Up close, under inferior lights, you could see the pockmarks on his jawline from a childhood outbreak he clearly couldn't help but to scratch at, the way that jawline was starting to sink a bit, undoubtedly leading to actual jowls in a decade or so.

He was also, unfortunately, prone to that disgusting accumulation of white stuff in the corners of his mouth that reminded me of one of my middle school French teacher.

Patting an apologetic hand to my proposed suitor's chest, I skirted out from behind him, lifting my chin, sliding in beside Emre, resting both arms on the table, angling my head over my shoulder at him.

"How about you make that two?" I suggested, watching as his gaze slid over my face, down to my chest that was, admittedly, pooling out the bodice of my dress, down my spine, over my barely-covered ass, down the thighs I both loved and hated for their strength—and therefore larger size.

"I think I can make that happen," he informed me, jerking his chin at the bartender who was waiting for instructions. "What's your name, beautiful?"

"Sara," I decided, figuring it was common and, therefore, believable.

I reached across my body with my left hand, all-too-aware that it made my boobs press together all the more, something he did not miss as he reached for my hand.

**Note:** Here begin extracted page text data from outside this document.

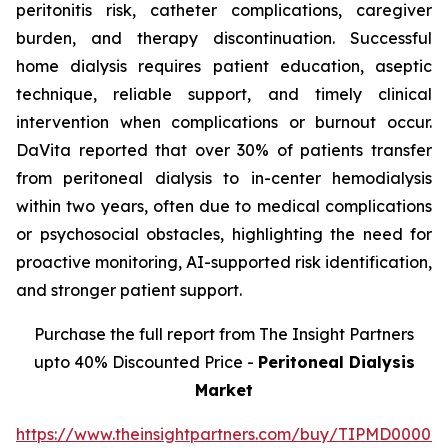
peritonitis risk, catheter complications, caregiver
burden, and therapy discontinuation. Successful
home dialysis requires patient education, aseptic
technique, reliable support, and timely clinical
intervention when complications or burnout occur.
DaVita reported that over 30% of patients transfer
from peritoneal dialysis to in-center hemodialysis
within two years, often due to medical complications
or psychosocial obstacles, highlighting the need for
proactive monitoring, AI-supported risk identification,
and stronger patient support.
Purchase the full report from The Insight Partners
upto 40% Discounted Price -
Peritoneal Dialysis
Market
https://www.theinsightpartners.com/buy/TIPMD00002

It took a lot of effort not to roll my eyes when instead of giving it the shake I intended, he brought it to his lips to press a kiss there.

"Emre."

"So, what am I drinking, Emre?" I asked, wrapping a hand around the already sweating glass of nondescript clear liquid.

"Raki," he told me, raising his glass to mine. "Serefe," he offered. To my raised brow, he smiled a bit. "To honor," he told me before throwing back half of his drink, prompting me to raise my own.

I wasn't exactly an alcoholic snob. In my prime, I would throw back just about anything you handed me. Sometimes even with a very obnoxious "woo." As much as my current pride hated to admit that.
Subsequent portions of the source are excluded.